Alex La Guma - The Black Dickens
Lindsay Johns argues that the South African novelist Alex La Guma is an overlooked literary colossus who should be restored to the centre of the literary canon.
Lindsay Johns argues that the South African novelist Alex La Guma is an overlooked literary colossus who should be restored to his rightful place - at the centre of the literary canon.
Travelling to Cape Town, Lindsay visits some of the places and people that inspired La Guma's writing. And as he does, from the bustle of Athlone township to the dispiriting wasteland of District Six, he finds that La Guma's novels - written in apartheid South Africa in the 1960s and 1970s - still have much to say about the country today.
Lindsay speaks to Alex La Guma's biographer, to his contemporary the great Kenyan writer Ngugi wa Thiong'o, and to novelists and poets who found inspiration in La Guma's writing. Visiting his widow, Blanche, Lindsay hears how the South African security forces tried, and failed, to silence his voice.
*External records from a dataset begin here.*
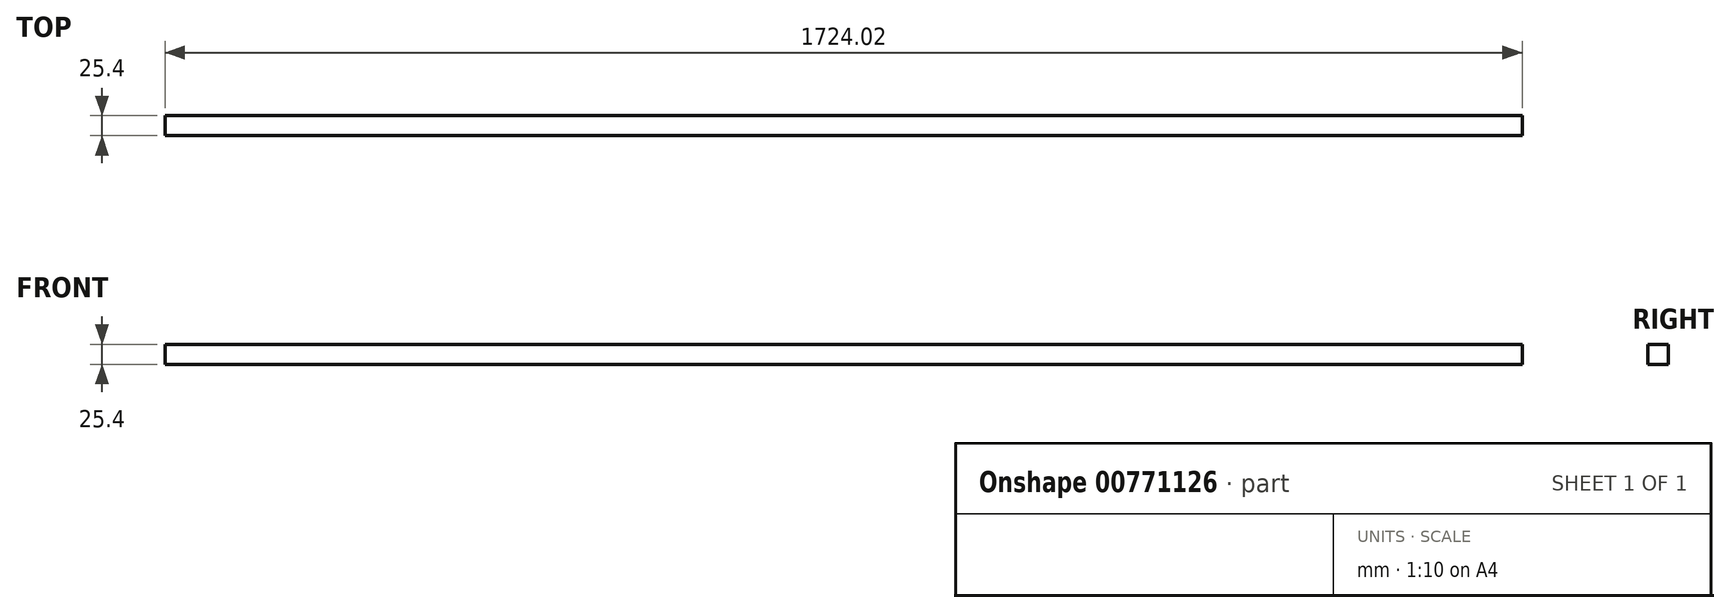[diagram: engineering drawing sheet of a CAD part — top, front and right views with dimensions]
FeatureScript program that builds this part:
annotation { "Feature Type Name" : "Feature", "Feature Type Description" : "" }
export const myFeature = defineFeature(function(context is Context, id is Id, definition is map)
    precondition{}
    {
        {
            var Q0;
            Q0=qCreatedBy(makeId("Right.planeOp"),FACE);
            var sketch = newSketch(context, id + "F0", { "sketchPlane" : qUnion([Q0])});
            skLineSegment(sketch, "E0.bottom", {"start": v(-12.7, 12.7) * mm, "end": v(12.7, 12.7) * mm});
            skLineSegment(sketch, "E0.top", {"start": v(-12.7, -12.7) * mm, "end": v(12.7, -12.7) * mm});
            skLineSegment(sketch, "E0.left", {"start": v(-12.7, 12.7) * mm, "end": v(-12.7, -12.7) * mm});
            skLineSegment(sketch, "E0.right", {"start": v(12.7, 12.7) * mm, "end": v(12.7, -12.7) * mm});
            skPoint(sketch, "E0.middle", {"position": v(0, 0) * mm});
            skSolve(sketch);
        }
        {
            var Q0;
            Q0 = qSketchRegion(id + "F0", true);
            extrude(context, id + "F1", {"entities" : qUnion([Q0]), "endBound" : BoundingType.SYMMETRIC, "depth" : 1724.02 * mm, "offsetDistance" : 25.4 * mm});
        }
    });
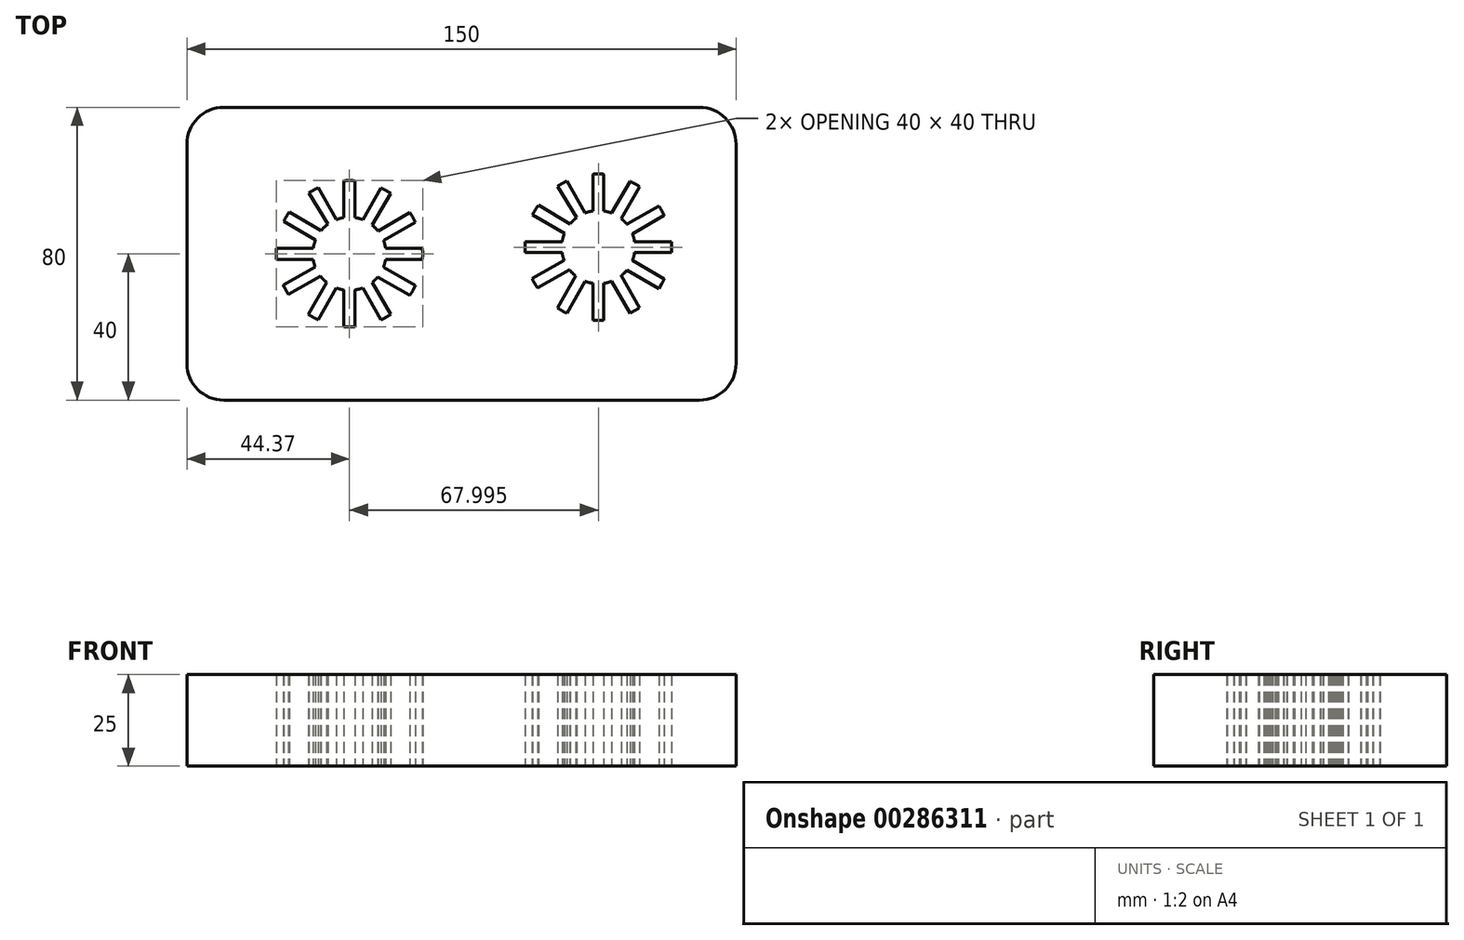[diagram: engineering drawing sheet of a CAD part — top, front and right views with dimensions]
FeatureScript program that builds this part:
annotation { "Feature Type Name" : "Feature", "Feature Type Description" : "" }
export const myFeature = defineFeature(function(context is Context, id is Id, definition is map)
    precondition{}
    {
        {
            var Q0;
            Q0=qCreatedBy(makeId("Top.planeOp"),FACE);
            var sketch = newSketch(context, id + "F0", { "sketchPlane" : qUnion([Q0])});
            skArc(sketch, "E0", {"start": v(-16.39, 11.46) * mm, "mid": v(-17.2, 10.2) * mm, "end": v(-17.92, 8.89) * mm});
            skCircle(sketch, "E1", {"center": v(0, 0) * mm, "radius": 10 * mm});
            skLineSegment(sketch, "E2", {"start": v(-9.86, 17.4) * mm, "end": v(-11.13, 16.61) * mm});
            skLineSegment(sketch, "E3", {"start": v(-11.13, 16.61) * mm, "end": v(-5.88, 8.1) * mm});
            skLineSegment(sketch, "E4", {"start": v(-9.86, 17.4) * mm, "end": v(-8.53, 18.1) * mm});
            skLineSegment(sketch, "E5", {"start": v(-8.53, 18.1) * mm, "end": v(-3.57, 9.34) * mm});
            skLineSegment(sketch, "E6", {"start": v(-17.2, 10.2) * mm, "end": v(-16.39, 11.46) * mm});
            skLineSegment(sketch, "E7", {"start": v(-16.39, 11.46) * mm, "end": v(-7.74, 6.33) * mm});
            skLineSegment(sketch, "E8", {"start": v(-17.2, 10.2) * mm, "end": v(-17.92, 8.89) * mm});
            skLineSegment(sketch, "E9", {"start": v(-17.92, 8.89) * mm, "end": v(-9.27, 3.76) * mm});
            skLineSegment(sketch, "E10", {"start": v(-20, 0) * mm, "end": v(-19.94, 1.5) * mm});
            skLineSegment(sketch, "E11", {"start": v(-19.94, 1.5) * mm, "end": v(-9.89, 1.5) * mm});
            skLineSegment(sketch, "E12", {"start": v(-20, 0) * mm, "end": v(-19.94, -1.5) * mm});
            skLineSegment(sketch, "E13", {"start": v(-19.94, -1.5) * mm, "end": v(-9.89, -1.5) * mm});
            skLineSegment(sketch, "E14", {"start": v(-17.4, -9.85) * mm, "end": v(-18.1, -8.52) * mm});
            skLineSegment(sketch, "E15", {"start": v(-18.1, -8.52) * mm, "end": v(-9.34, -3.56) * mm});
            skLineSegment(sketch, "E16", {"start": v(-17.4, -9.85) * mm, "end": v(-16.62, -11.12) * mm});
            skLineSegment(sketch, "E17", {"start": v(-16.62, -11.12) * mm, "end": v(-7.87, -6.17) * mm});
            skLineSegment(sketch, "E18", {"start": v(-9.9, -17.38) * mm, "end": v(-11.17, -16.59) * mm});
            skLineSegment(sketch, "E19", {"start": v(-11.17, -16.59) * mm, "end": v(-9.9, -17.38) * mm});
            skLineSegment(sketch, "E20", {"start": v(-9.9, -17.38) * mm, "end": v(-8.57, -18.07) * mm});
            skLineSegment(sketch, "E21", {"start": v(-8.57, -18.07) * mm, "end": v(-3.59, -9.33) * mm});
            skLineSegment(sketch, "E22", {"start": v(-11.17, -16.59) * mm, "end": v(-6.2, -7.85) * mm});
            skLineSegment(sketch, "E23", {"start": v(0, -20) * mm, "end": v(-1.5, -19.94) * mm});
            skLineSegment(sketch, "E24", {"start": v(0, -20) * mm, "end": v(1.5, -19.94) * mm});
            skLineSegment(sketch, "E25", {"start": v(1.5, -19.94) * mm, "end": v(1.5, -9.89) * mm});
            skLineSegment(sketch, "E26", {"start": v(-1.5, -19.94) * mm, "end": v(-1.5, -9.89) * mm});
            skArc(sketch, "E27.trimOffspring", {"start": v(-19.94, 1.5) * mm, "mid": v(-20, 0) * mm, "end": v(-19.94, -1.5) * mm});
            skArc(sketch, "E28.trimOffspring", {"start": v(-18.1, -8.52) * mm, "mid": v(-17.4, -9.85) * mm, "end": v(-16.62, -11.12) * mm});
            skArc(sketch, "E29.trimOffspring", {"start": v(-11.17, -16.59) * mm, "mid": v(-9.9, -17.38) * mm, "end": v(-8.57, -18.07) * mm});
            skArc(sketch, "E30.trimOffspring", {"start": v(-1.5, -19.94) * mm, "mid": v(0, -20) * mm, "end": v(1.5, -19.94) * mm});
            skLineSegment(sketch, "E31", {"start": v(0, 20) * mm, "end": v(-1.5, 19.94) * mm});
            skLineSegment(sketch, "E32", {"start": v(0, 20) * mm, "end": v(1.5, 19.94) * mm});
            skLineSegment(sketch, "E33", {"start": v(1.5, 19.94) * mm, "end": v(1.5, 9.89) * mm});
            skLineSegment(sketch, "E34", {"start": v(-1.5, 19.94) * mm, "end": v(-1.5, 9.89) * mm});
            skLineSegment(sketch, "E35", {"start": v(10, 17.32) * mm, "end": v(8.67, 18.02) * mm});
            skLineSegment(sketch, "E36", {"start": v(10, 17.32) * mm, "end": v(11.27, 16.52) * mm});
            skLineSegment(sketch, "E37", {"start": v(11.27, 16.52) * mm, "end": v(6.24, 7.81) * mm});
            skLineSegment(sketch, "E38", {"start": v(8.67, 18.02) * mm, "end": v(3.65, 9.31) * mm});
            skLineSegment(sketch, "E39", {"start": v(17.32, 10) * mm, "end": v(16.52, 11.27) * mm});
            skLineSegment(sketch, "E40", {"start": v(16.52, 11.27) * mm, "end": v(17.32, 10) * mm});
            skLineSegment(sketch, "E41", {"start": v(17.32, 10) * mm, "end": v(18.02, 8.67) * mm});
            skLineSegment(sketch, "E42", {"start": v(18.02, 8.67) * mm, "end": v(9.31, 3.65) * mm});
            skLineSegment(sketch, "E43", {"start": v(16.52, 11.27) * mm, "end": v(7.81, 6.24) * mm});
            skLineSegment(sketch, "E44", {"start": v(20, 0) * mm, "end": v(19.94, 1.5) * mm});
            skLineSegment(sketch, "E45", {"start": v(19.94, 1.5) * mm, "end": v(20, 0) * mm});
            skLineSegment(sketch, "E46", {"start": v(20, 0) * mm, "end": v(19.94, -1.5) * mm});
            skLineSegment(sketch, "E47", {"start": v(19.94, -1.5) * mm, "end": v(9.89, -1.5) * mm});
            skLineSegment(sketch, "E48", {"start": v(19.94, 1.5) * mm, "end": v(9.89, 1.5) * mm});
            skLineSegment(sketch, "E49", {"start": v(17.32, -10) * mm, "end": v(18.02, -8.67) * mm});
            skLineSegment(sketch, "E50", {"start": v(18.02, -8.67) * mm, "end": v(17.32, -10) * mm});
            skLineSegment(sketch, "E51", {"start": v(17.32, -10) * mm, "end": v(16.52, -11.38) * mm});
            skLineSegment(sketch, "E52", {"start": v(16.52, -11.38) * mm, "end": v(7.75, -6.32) * mm});
            skLineSegment(sketch, "E53", {"start": v(18.02, -8.67) * mm, "end": v(9.31, -3.65) * mm});
            skLineSegment(sketch, "E54", {"start": v(10, -17.32) * mm, "end": v(11.27, -16.52) * mm});
            skLineSegment(sketch, "E55", {"start": v(10, -17.32) * mm, "end": v(8.67, -18.02) * mm});
            skLineSegment(sketch, "E56", {"start": v(8.67, -18.02) * mm, "end": v(3.65, -9.31) * mm});
            skLineSegment(sketch, "E57", {"start": v(11.27, -16.52) * mm, "end": v(6.24, -7.81) * mm});
            skArc(sketch, "E58.trimOffspring", {"start": v(-8.53, 18.1) * mm, "mid": v(-9.86, 17.4) * mm, "end": v(-11.13, 16.61) * mm});
            skArc(sketch, "E59.trimOffspring", {"start": v(1.5, 19.94) * mm, "mid": v(0, 20) * mm, "end": v(-1.5, 19.94) * mm});
            skArc(sketch, "E60.trimOffspring", {"start": v(11.27, 16.52) * mm, "mid": v(10, 17.32) * mm, "end": v(8.67, 18.02) * mm});
            skArc(sketch, "E61.trimOffspring", {"start": v(18.02, 8.67) * mm, "mid": v(17.32, 10) * mm, "end": v(16.52, 11.27) * mm});
            skArc(sketch, "E62.trimOffspring", {"start": v(19.94, -1.5) * mm, "mid": v(20, 0) * mm, "end": v(19.94, 1.5) * mm});
            skArc(sketch, "E63.trimOffspring", {"start": v(16.47, -11.35) * mm, "mid": v(17.3, -10.04) * mm, "end": v(18.02, -8.67) * mm});
            skArc(sketch, "E64.trimOffspring", {"start": v(8.67, -18.02) * mm, "mid": v(10, -17.32) * mm, "end": v(11.27, -16.52) * mm});
            skLineSegment(sketch, "E65", {"start": v(0, 0) * mm, "end": v(-44.37, 0) * mm});
            skLineSegment(sketch, "E66", {"start": v(-44.37, 0) * mm, "end": v(-44.37, -30) * mm});
            skLineSegment(sketch, "E67", {"start": v(-34.37, -40) * mm, "end": v(95.63, -40) * mm});
            skLineSegment(sketch, "E68", {"start": v(105.63, -30) * mm, "end": v(105.63, 30) * mm});
            skLineSegment(sketch, "E69", {"start": v(95.63, 40) * mm, "end": v(-34.37, 40) * mm});
            skLineSegment(sketch, "E70", {"start": v(-44.37, 30) * mm, "end": v(-44.37, 0) * mm});
            skPoint(sketch, "E71.visualSharp", {"position": v(-44.37, 40) * mm});
            skArc(sketch, "E71.filletArc", {"start": v(-34.37, 40) * mm, "mid": v(-41.44, 37.07) * mm, "end": v(-44.37, 30) * mm});
            skPoint(sketch, "E72.visualSharp", {"position": v(-44.37, -40) * mm});
            skArc(sketch, "E72.filletArc", {"start": v(-44.37, -30) * mm, "mid": v(-41.44, -37.07) * mm, "end": v(-34.37, -40) * mm});
            skPoint(sketch, "E73.visualSharp", {"position": v(105.63, 40) * mm});
            skArc(sketch, "E73.filletArc", {"start": v(105.63, 30) * mm, "mid": v(102.7, 37.07) * mm, "end": v(95.63, 40) * mm});
            skPoint(sketch, "E74.visualSharp", {"position": v(105.63, -40) * mm});
            skArc(sketch, "E74.filletArc", {"start": v(95.63, -40) * mm, "mid": v(102.7, -37.07) * mm, "end": v(105.63, -30) * mm});
            skArc(sketch, "E75", {"start": v(51.6, 13.27) * mm, "mid": v(50.8, 12.01) * mm, "end": v(50.08, 10.7) * mm});
            skCircle(sketch, "E76", {"center": v(68, 1.8) * mm, "radius": 10 * mm});
            skLineSegment(sketch, "E77", {"start": v(68, -8.2) * mm, "end": v(68, 11.8) * mm});
            skLineSegment(sketch, "E78", {"start": v(58, 1.8) * mm, "end": v(78, 1.8) * mm});
            skLineSegment(sketch, "E79", {"start": v(58.14, 19.2) * mm, "end": v(56.86, 18.42) * mm});
            skLineSegment(sketch, "E80", {"start": v(56.86, 18.42) * mm, "end": v(62.12, 9.9) * mm});
            skLineSegment(sketch, "E81", {"start": v(58.14, 19.2) * mm, "end": v(59.47, 19.9) * mm});
            skLineSegment(sketch, "E82", {"start": v(59.47, 19.9) * mm, "end": v(64.43, 11.15) * mm});
            skLineSegment(sketch, "E83", {"start": v(50.8, 12.01) * mm, "end": v(51.6, 13.27) * mm});
            skLineSegment(sketch, "E84", {"start": v(51.6, 13.27) * mm, "end": v(60.26, 8.14) * mm});
            skLineSegment(sketch, "E85", {"start": v(50.8, 12.01) * mm, "end": v(50.08, 10.7) * mm});
            skLineSegment(sketch, "E86", {"start": v(50.08, 10.7) * mm, "end": v(58.73, 5.56) * mm});
            skLineSegment(sketch, "E87", {"start": v(48, 1.8) * mm, "end": v(48.05, 3.3) * mm});
            skLineSegment(sketch, "E88", {"start": v(48.05, 3.3) * mm, "end": v(58.1, 3.3) * mm});
            skLineSegment(sketch, "E89", {"start": v(48, 1.8) * mm, "end": v(48.05, 0.3) * mm});
            skLineSegment(sketch, "E90", {"start": v(48.05, 0.3) * mm, "end": v(58.1, 0.3) * mm});
            skLineSegment(sketch, "E91", {"start": v(68, 1.8) * mm, "end": v(63.05, -6.88) * mm});
            skLineSegment(sketch, "E92", {"start": v(50.59, -8.04) * mm, "end": v(49.9, -6.7) * mm});
            skLineSegment(sketch, "E93", {"start": v(49.9, -6.7) * mm, "end": v(58.65, -1.76) * mm});
            skLineSegment(sketch, "E94", {"start": v(50.59, -8.04) * mm, "end": v(51.37, -9.32) * mm});
            skLineSegment(sketch, "E95", {"start": v(51.37, -9.32) * mm, "end": v(60.13, -4.37) * mm});
            skLineSegment(sketch, "E96", {"start": v(58.1, -15.57) * mm, "end": v(56.82, -14.78) * mm});
            skLineSegment(sketch, "E97", {"start": v(56.82, -14.78) * mm, "end": v(58.1, -15.57) * mm});
            skLineSegment(sketch, "E98", {"start": v(58.1, -15.57) * mm, "end": v(59.43, -16.27) * mm});
            skLineSegment(sketch, "E99", {"start": v(59.43, -16.27) * mm, "end": v(64.4, -7.53) * mm});
            skLineSegment(sketch, "E100", {"start": v(56.82, -14.78) * mm, "end": v(61.8, -6.04) * mm});
            skLineSegment(sketch, "E101", {"start": v(68, -18.2) * mm, "end": v(66.5, -18.14) * mm});
            skLineSegment(sketch, "E102", {"start": v(68, -18.2) * mm, "end": v(69.5, -18.14) * mm});
            skLineSegment(sketch, "E103", {"start": v(69.5, -18.14) * mm, "end": v(69.5, -8.08) * mm});
            skLineSegment(sketch, "E104", {"start": v(66.5, -18.14) * mm, "end": v(66.5, -8.08) * mm});
            skArc(sketch, "E105.trimOffspring", {"start": v(48.05, 3.3) * mm, "mid": v(48, 1.8) * mm, "end": v(48.05, 0.3) * mm});
            skArc(sketch, "E106.trimOffspring", {"start": v(49.9, -6.7) * mm, "mid": v(50.59, -8.04) * mm, "end": v(51.37, -9.32) * mm});
            skArc(sketch, "E107.trimOffspring", {"start": v(56.82, -14.78) * mm, "mid": v(58.1, -15.57) * mm, "end": v(59.43, -16.27) * mm});
            skArc(sketch, "E108.trimOffspring", {"start": v(66.5, -18.14) * mm, "mid": v(68, -18.2) * mm, "end": v(69.5, -18.14) * mm});
            skLineSegment(sketch, "E109", {"start": v(68, 21.8) * mm, "end": v(66.5, 21.75) * mm});
            skLineSegment(sketch, "E110", {"start": v(68, 21.8) * mm, "end": v(69.5, 21.75) * mm});
            skLineSegment(sketch, "E111", {"start": v(69.5, 21.75) * mm, "end": v(69.5, 11.7) * mm});
            skLineSegment(sketch, "E112", {"start": v(66.5, 21.75) * mm, "end": v(66.5, 11.7) * mm});
            skLineSegment(sketch, "E113", {"start": v(68, 1.8) * mm, "end": v(73, 10.47) * mm});
            skLineSegment(sketch, "E114", {"start": v(68, 1.8) * mm, "end": v(76.65, 6.8) * mm});
            skLineSegment(sketch, "E115", {"start": v(68, 1.8) * mm, "end": v(76.65, -3.2) * mm});
            skLineSegment(sketch, "E116", {"start": v(68, 1.8) * mm, "end": v(73, -6.85) * mm});
            skLineSegment(sketch, "E117", {"start": v(78, 19.13) * mm, "end": v(76.67, 19.83) * mm});
            skLineSegment(sketch, "E118", {"start": v(78, 19.13) * mm, "end": v(79.26, 18.33) * mm});
            skLineSegment(sketch, "E119", {"start": v(79.26, 18.33) * mm, "end": v(74.24, 9.62) * mm});
            skLineSegment(sketch, "E120", {"start": v(76.67, 19.83) * mm, "end": v(71.64, 11.12) * mm});
            skLineSegment(sketch, "E121", {"start": v(85.32, 11.8) * mm, "end": v(84.52, 13.08) * mm});
            skLineSegment(sketch, "E122", {"start": v(84.52, 13.08) * mm, "end": v(85.32, 11.8) * mm});
            skLineSegment(sketch, "E123", {"start": v(85.32, 11.8) * mm, "end": v(86.02, 10.48) * mm});
            skLineSegment(sketch, "E124", {"start": v(86.02, 10.48) * mm, "end": v(77.3, 5.45) * mm});
            skLineSegment(sketch, "E125", {"start": v(84.52, 13.08) * mm, "end": v(75.8, 8.05) * mm});
            skLineSegment(sketch, "E126", {"start": v(88, 1.8) * mm, "end": v(87.94, 3.3) * mm});
            skLineSegment(sketch, "E127", {"start": v(87.94, 3.3) * mm, "end": v(88, 1.8) * mm});
            skLineSegment(sketch, "E128", {"start": v(88, 1.8) * mm, "end": v(87.94, 0.3) * mm});
            skLineSegment(sketch, "E129", {"start": v(87.94, 0.3) * mm, "end": v(77.88, 0.3) * mm});
            skLineSegment(sketch, "E130", {"start": v(87.94, 3.3) * mm, "end": v(77.88, 3.3) * mm});
            skLineSegment(sketch, "E131", {"start": v(85.32, -8.2) * mm, "end": v(86.02, -6.87) * mm});
            skLineSegment(sketch, "E132", {"start": v(86.02, -6.87) * mm, "end": v(85.32, -8.2) * mm});
            skLineSegment(sketch, "E133", {"start": v(85.32, -8.2) * mm, "end": v(84.52, -9.58) * mm});
            skLineSegment(sketch, "E134", {"start": v(84.52, -9.58) * mm, "end": v(75.75, -4.51) * mm});
            skLineSegment(sketch, "E135", {"start": v(86.02, -6.87) * mm, "end": v(77.3, -1.84) * mm});
            skLineSegment(sketch, "E136", {"start": v(78, -15.51) * mm, "end": v(79.26, -14.72) * mm});
            skLineSegment(sketch, "E137", {"start": v(78, -15.51) * mm, "end": v(76.67, -16.22) * mm});
            skLineSegment(sketch, "E138", {"start": v(76.67, -16.22) * mm, "end": v(71.64, -7.5) * mm});
            skLineSegment(sketch, "E139", {"start": v(79.26, -14.72) * mm, "end": v(74.24, -6) * mm});
            skArc(sketch, "E140.trimOffspring", {"start": v(59.47, 19.9) * mm, "mid": v(58.14, 19.2) * mm, "end": v(56.86, 18.42) * mm});
            skArc(sketch, "E141.trimOffspring", {"start": v(69.5, 21.75) * mm, "mid": v(68, 21.8) * mm, "end": v(66.5, 21.75) * mm});
            skArc(sketch, "E142.trimOffspring", {"start": v(79.26, 18.33) * mm, "mid": v(78, 19.13) * mm, "end": v(76.67, 19.83) * mm});
            skArc(sketch, "E143.trimOffspring", {"start": v(86.02, 10.48) * mm, "mid": v(85.32, 11.8) * mm, "end": v(84.52, 13.08) * mm});
            skArc(sketch, "E144.trimOffspring", {"start": v(87.94, 0.3) * mm, "mid": v(88, 1.8) * mm, "end": v(87.94, 3.3) * mm});
            skArc(sketch, "E145.trimOffspring", {"start": v(84.46, -9.54) * mm, "mid": v(85.3, -8.24) * mm, "end": v(86.02, -6.87) * mm});
            skArc(sketch, "E146.trimOffspring", {"start": v(76.67, -16.22) * mm, "mid": v(78, -15.51) * mm, "end": v(79.26, -14.72) * mm});
            skSolve(sketch);
        }
        {
            var Q0;
            Q0 = qSketchRegion(id + "F0", true);
            extrude(context, id + "F1", {"entities" : qUnion([Q0]), "depth" : 25 * mm});
        }
    });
And in the wasteland of District Six, razed to make way for new homes for white South Africans, he hears about tragic and fascinating undercurrents in the racial politics of contemporary South Africa.
But for all his dazzling literary brilliance, today Alex La Guma is overlooked - often out of print, not taught in schools, no memorial to him even in the city where he was born and set his books - and so Lindsay will try to find out why, and what might be done about it.